Michaël Youn se confie sur son rôle dans “Les bracelets rouges”
Un rôle des plus sérieux pour Michael Youn. @Photonews.

Un rôle des plus sérieux pour Michael Youn. @Photonews.

Inspirée d’une série espagnole écrite par Albert Espinosa – qui s’est inspiré de sa vie et de ses maladies pour écrire un livre – Les bracelets rouges abordent le thème délicat des enfants malades. Sans vouloir tomber dans le drame, la série de TF1 se plonge avec justesse et émotions dans le quotidien de ces ados et jeunes gosses confrontés au monde médical. Habitué aux comédies, Michaël Youn incarne le père d’une jeune malade. Invité au dernier Festival de Fiction TV de la Rochelle, l’humoriste revient sur ce rôle poignant.
Malgré le sujet délicat, la série ne sombre pas dans le pathos…
A la lecture du script, nous avons vu qu’il n’y avait pas ce côté pathos. Avec un tel sujet, on peut vite tomber dans le côté sombre. Mais on s’est dit que ce scénario était formidable car nous pouvions traiter de ce sujet sans tomber dans des extrêmes larmoyants qui pourraient mettre les téléspectateurs mal à l’aise.
Dans « Les bracelets rouges » vous incarnez le papa de Sarah. Un père un brin soumis !
Il est un peu soumis au départ. C’est un papa divorcé qui a une fille avec beaucoup de caractère, même un très sale caractère ! Quand on est divorcé, on a souvent tendance à vouloir faire plaisir à ses enfants car on éprouve toujours cette culpabilité de ne pas avoir réussi à rester un couple uni pour le bien de l’enfant. Je pense que c’est un père qui culpabilise et du coup, il dit oui à beaucoup de choses. Mais au fil des épisodes, il va quand même récupérer un peu de son autorité paternelle. On va se rendre compte que le simple malaise de sa fille n’est finalement pas un simple malaise. Du coup, elle va vivre à son tour des choses assez difficiles et cela va la faire redescendre sur terre.

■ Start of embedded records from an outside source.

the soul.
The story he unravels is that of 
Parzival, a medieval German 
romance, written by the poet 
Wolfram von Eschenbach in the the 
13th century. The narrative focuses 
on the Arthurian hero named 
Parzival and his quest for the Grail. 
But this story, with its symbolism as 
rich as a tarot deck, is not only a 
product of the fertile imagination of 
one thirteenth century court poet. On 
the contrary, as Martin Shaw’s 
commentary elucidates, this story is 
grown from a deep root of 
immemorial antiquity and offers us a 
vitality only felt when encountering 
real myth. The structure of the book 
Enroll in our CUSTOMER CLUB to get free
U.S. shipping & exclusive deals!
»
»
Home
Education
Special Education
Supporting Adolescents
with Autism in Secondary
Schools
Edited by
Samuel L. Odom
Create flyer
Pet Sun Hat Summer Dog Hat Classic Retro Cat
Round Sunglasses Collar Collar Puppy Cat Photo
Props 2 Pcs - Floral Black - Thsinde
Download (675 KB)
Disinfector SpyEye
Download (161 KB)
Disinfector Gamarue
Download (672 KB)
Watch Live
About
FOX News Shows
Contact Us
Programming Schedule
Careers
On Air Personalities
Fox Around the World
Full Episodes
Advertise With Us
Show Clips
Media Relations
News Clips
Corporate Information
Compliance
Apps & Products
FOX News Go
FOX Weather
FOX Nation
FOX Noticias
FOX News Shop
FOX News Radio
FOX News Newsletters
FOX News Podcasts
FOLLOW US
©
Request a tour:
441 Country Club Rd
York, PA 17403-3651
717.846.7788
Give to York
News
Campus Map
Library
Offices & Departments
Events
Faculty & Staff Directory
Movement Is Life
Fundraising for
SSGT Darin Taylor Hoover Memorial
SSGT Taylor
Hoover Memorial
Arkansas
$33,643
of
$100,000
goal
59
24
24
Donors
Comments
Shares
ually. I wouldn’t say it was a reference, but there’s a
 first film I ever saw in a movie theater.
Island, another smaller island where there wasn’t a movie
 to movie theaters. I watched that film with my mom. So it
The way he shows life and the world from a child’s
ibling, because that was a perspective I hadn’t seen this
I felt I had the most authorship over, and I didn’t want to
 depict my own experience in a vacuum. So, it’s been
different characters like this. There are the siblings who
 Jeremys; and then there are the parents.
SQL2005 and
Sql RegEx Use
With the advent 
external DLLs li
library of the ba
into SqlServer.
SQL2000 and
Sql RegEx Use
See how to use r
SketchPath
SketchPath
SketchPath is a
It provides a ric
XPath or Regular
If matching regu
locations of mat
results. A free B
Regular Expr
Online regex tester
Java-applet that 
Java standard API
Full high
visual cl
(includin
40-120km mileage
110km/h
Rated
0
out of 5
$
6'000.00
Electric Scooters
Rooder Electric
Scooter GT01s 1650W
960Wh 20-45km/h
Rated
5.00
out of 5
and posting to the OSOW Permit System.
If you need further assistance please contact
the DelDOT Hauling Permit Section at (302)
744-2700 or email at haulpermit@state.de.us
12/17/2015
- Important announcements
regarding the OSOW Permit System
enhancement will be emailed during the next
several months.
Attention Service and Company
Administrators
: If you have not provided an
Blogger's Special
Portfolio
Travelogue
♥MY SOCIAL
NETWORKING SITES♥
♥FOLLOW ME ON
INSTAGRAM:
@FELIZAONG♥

Le sujet est très profond. Quelle était l’ambiance de tournage, sachant que vous tourniez dans de vrais hôpitaux ?
Comme l’a dit le réalisateur, ce n’est pas parce que nous sommes dans des endroits où se promènent parfois la mort que la vie ne s’y engouffre pas pour autant. Dès qu’elle voit une porte entre-ouverte, la vie s’y faufile. Mais c’est vrai que l’atmosphère était lourde. Mais sinon, pour répondre à la question, ma réponse est d’une banalité affligeante. « Non, je n’aime pas trop les hôpitaux ». Evidemment ! Est-ce qu’il y a des gens qui aiment vraiment ces endroits. Personne n’aime les hôpitaux et quand on rentre dans ce genre d’endroits, on a tout de suite une drôle de sensation. Ce n’est pas que je suis hypocondriaque mais j’ai quelques tocs ! J’ai le sentiment de pouvoir voir les microbes à l’œil nu. Du coup, j’avais un peu du mal à toucher les murs ou à ouvrir les portes. En arrivant sur le lieu de tournage, je me sentais déjà un peu mal, ce qui était très bien pour mon personnage.
Ce rôle est loin de celui où l’on vous voit normalement évoluer…
Je suis très heureux d’explorer une autre facette de mon métier et de développer une autre partie de mon humanité. Je n’en suis pas sorti indemne.